Spinal cord injury can occur as a result of trauma following a road or workplace accident or as a result of tumours or infarcts (lack of blood supply) to the spinal cord. Injury is named by the lowest level that has full normal function. For example, when someone is considered a C5 quadriplegia, it means that the lowest level with full feeling and movement corresponds to the patch of skin and key muscle group associated with that level of nerve supply. In this case it is the bicep muscle and feeling on the outside of the elbow. The American Spinal Injury Association (ASIA) uses a detailed and standardised scale to determine this, and it helps us predict functional outcome.
Spinal cord injury can be classified as complete or incomplete. Complete injuries result in completed paralysis below their level of injury, without sparing at the end of the cord (sacral sparing), also known as ASIA A. Some people have partial paralysis either in the form of preserved sensation or movement in their lower parts of their body. This means that they can be classified as an ASIA B, C or D which are all forms of incomplete injury.
Sometimes partial paralysis follows a set of patterns, known as a syndrome:
Anterior cord syndrome means that there has been damage to the front part of the spinal cord, usually disruption in the anterior spinal artery, the main blood supply to the spinal cord. The result of this that the tracts that lie in the front of the spinal cord become injured, resulting in a loss of movement and feeling of temperature and pain. However, the tracts that transmit information about our body position (proprioception) and light touch are preserved.
The most common of spinal syndromes, central cord syndrome refers to injury to the inner part of the spinal cord, most frequently as a result of hyperextension injury of the neck especially in older people. The result is such that the arms are disproportionately affected by paralysis, whereas the lower trunk and legs progressively are spared. This is due to the anatomical organisation of the spinal tracts.
This syndrome related to the loss of movement and sensation on one side of the body, due to the injury affecting one side of the spinal cord. It is almost like getting a stroke on one side of the spinal cord, except that on the other side there is also a loss of pain, crude touch and temperature sensation as well, usually 2-3 levels further down. This is because the tracts that transmit pain, crude touch and temperature cross at the spinal cord level.
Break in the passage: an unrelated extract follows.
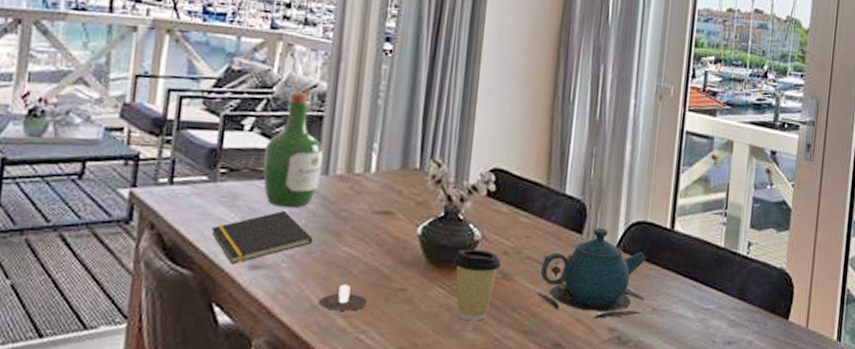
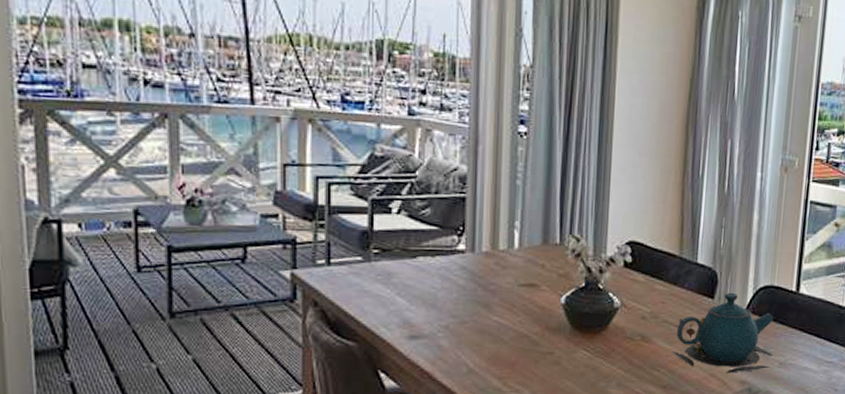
notepad: present [211,211,313,264] -> none [371,286,465,335]
wine bottle: present [262,91,324,208] -> none [413,175,469,284]
candle: present [319,284,367,311] -> none [475,349,519,373]
coffee cup: present [453,249,501,321] -> none [595,315,640,379]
Neurological physiotherapists are physiotherapists with additional training and expertise in treating problems related to the brain, spinal cord, inner ear and nerves. Neurological physiotherapists apply their neuroscience knowledge to predict the likelihood of recovery given the type of injury and the distribution of symptoms. From here we can provide a framework to commence rehabilitation and therapy for maximising function at a given level of injury and severity.
Many spinal cord injured individuals desire the ability to walk again, but lack the postural control to do so. This directly impacts on the spinal cord’s ability to access any preserved reflexive patterns and rhythm to walking (central pattern generators) and can have a profound effect on the recovery process. Therefore it is important that postural control is heightened for control and development of movement. Our neurological physiotherapists apply the principles of sensory feedback, postural adjustments to help individuals with spinal cord injury control their tone and regain as much motor control as possible. This may be in the form of intensive therapy.